Finding Feminine Freedom in the Y2K Nostalgia Resurgence

Image Credit: Photographed by Acielle StyleDuMonde

By Emily Smith

High-art, editorial fashion is usually, by definition, what hits the catwalk at London Fashion Week. Luxury designers engineer their collections on abstractions of British postmodernism, the Avant Garde, reimagining their work as the modern renaissance. However, this February, we were not only presented with a recognisable and wearable fashion lineup, we witnessed fashion for once constructed around living memory. Conner Ives’ catwalk debut opened up a time capsule. Ives’ take on high-fashion wasn’t that unobtainable and opulent art form it usually is, he took us to a realm we could all achieve and threw us back to Y2K. 

With bold, clashy prints and block colours, low-rise skirts, and of course those infamous butterfly clips, Ives “made rhinestones desirable again” (@tianweizhang) and “reminded me why I love fashion” (@oliviapetter8).
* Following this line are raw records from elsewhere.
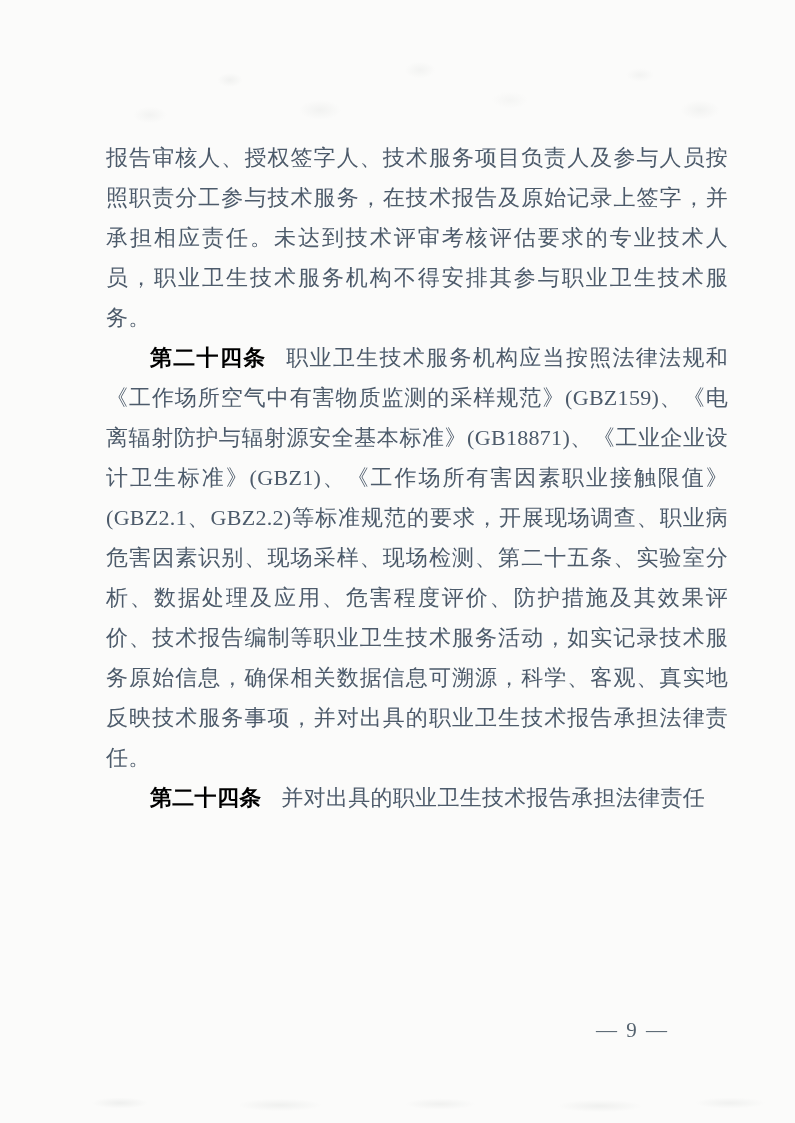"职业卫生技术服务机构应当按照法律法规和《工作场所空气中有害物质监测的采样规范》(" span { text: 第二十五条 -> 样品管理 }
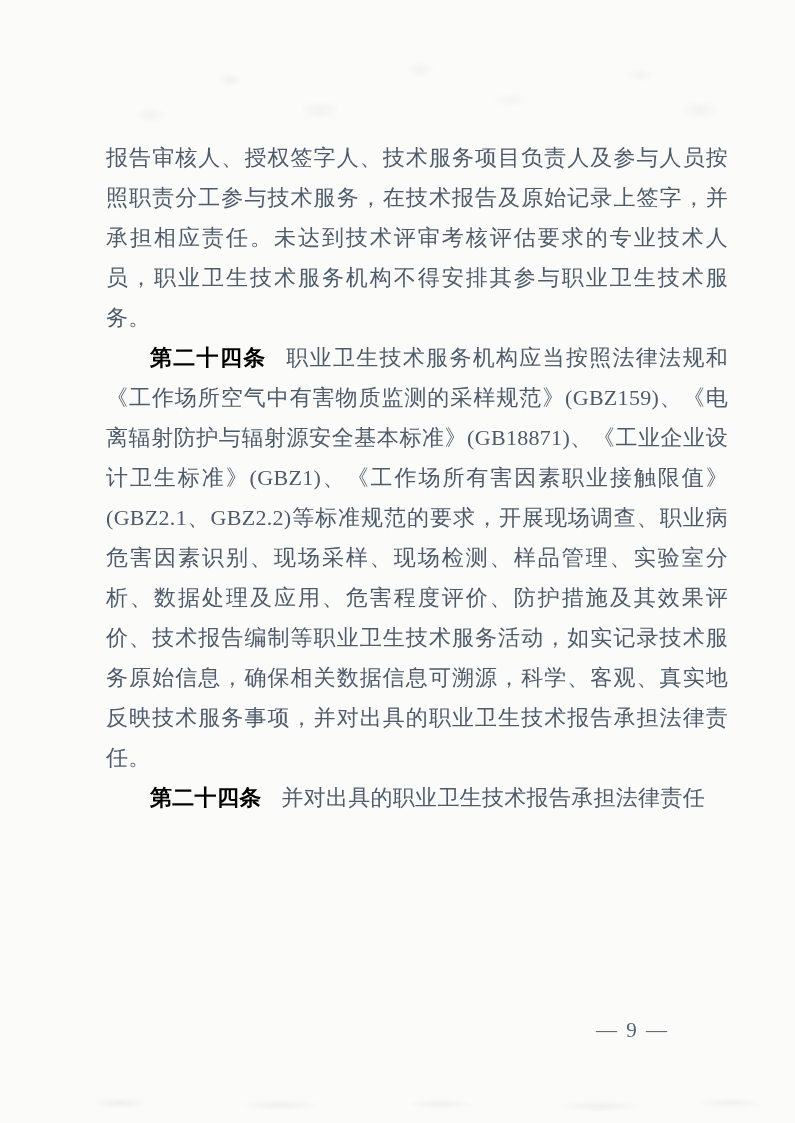"并对出具的职业卫生技术报告承担法律责任" span { text: 并对出具的职业卫生技术报告承担法律责任 -> 职业卫生技术服务机构应当公开办事制度和程 }
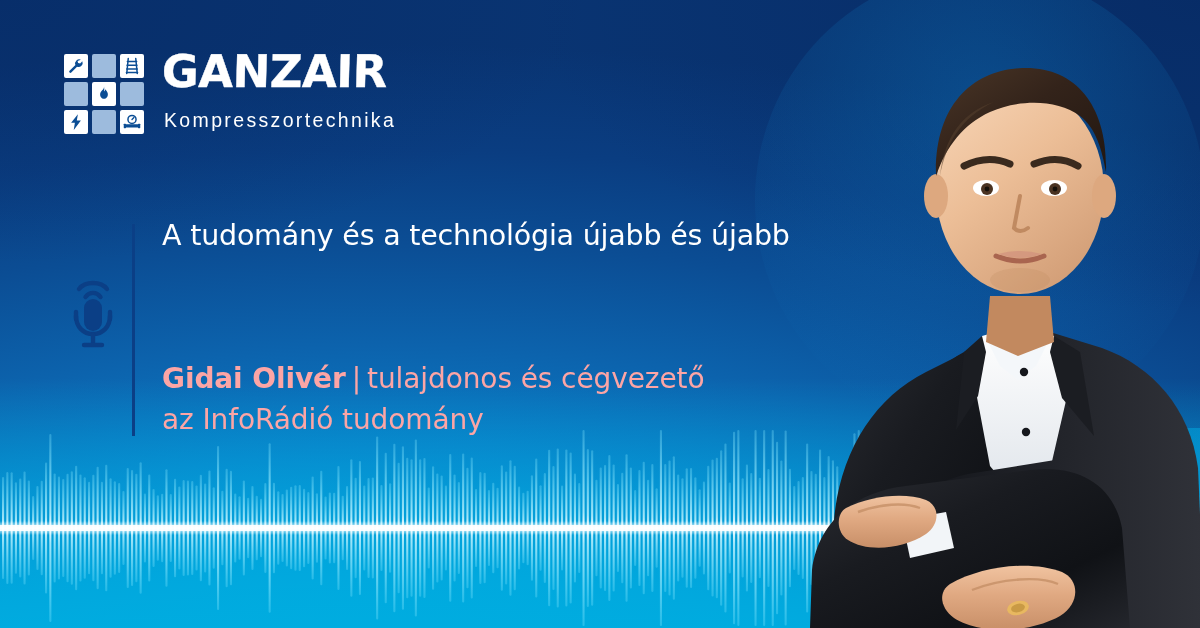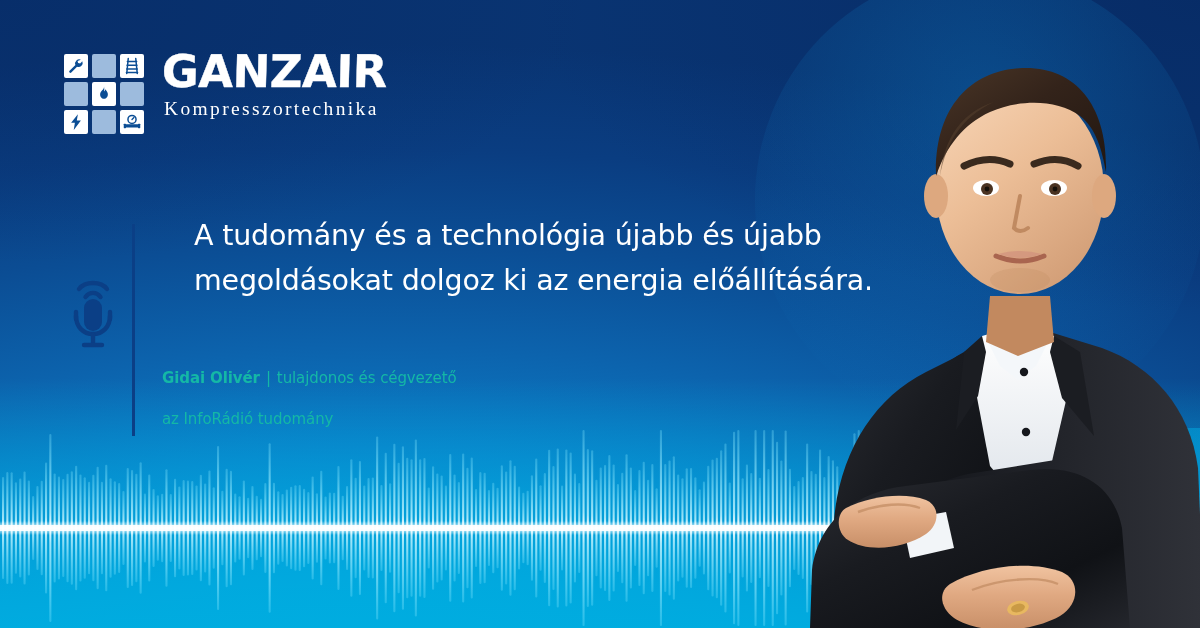"Kompresszortechnika" .logo-sub { font-family: Liberation Serif, serif -> Liberation Sans, sans-serif; margin-top: 5px -> 16px }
Ive made fashion not only cute and colourful, he made it accessible and inclusive.

Accessibility has always been an issue in all sectors of society, and the fashion industry is no exception. Fashion, particularly high-fashion has been all about the drama, the architectural, the wow-factor – the aesthetic. Whilst aestheticism is very much a part of pop culture right now, however nostalgia and a sense of the whimsical is creeping in. And it’s creeping in because we’re craving a style centred around individuality, creativity and inclusivity that the post-covid is lacking.  Ives presented that aesthetic, and he reached for that garish nostalgia we’re longing for.

Photographed by Acielle StyleDuMonde

Covid locked us away and now we want to be seen again. We want the aesthetic, to show off, to be excited by the world again, but Covid created the realisation of the divide in society we’ve all been blinkered to. The revival of a trend in everyone’s living memory is in its own small way creating a societal liberation, particularly for women and for women’s own self-expression symbolised by glitter eyeshadow and pops of pink. Ives’ collection created a freedom and an emancipation for femininity. 

In an interview with Vogue, Caren Jepkemei said of Ives’ collection: “all the models were excited for the show, [they] felt so beautiful and free”. Ives and the playful, poppy aesthetic of 00s broke the veneer that fashion is just an austere, stiff-lipped sphere – no. Fashion is an experimental realm capable of its own, inclusive societal renaissance 
“Conner just wanted fun and colour and optimism” said Anthony Turner, the makeup artist for Ives’ LFW debut, but Ives has done, the Y2K culture resurgence has done so much more. Through the lens of 00s fantasy, there exists a freedom, a self-expression, an openness or in the words of fashion designer Harris Reed, “an amazing sense of f*ck it; people were really ready to jump into this world, and make it all happen”.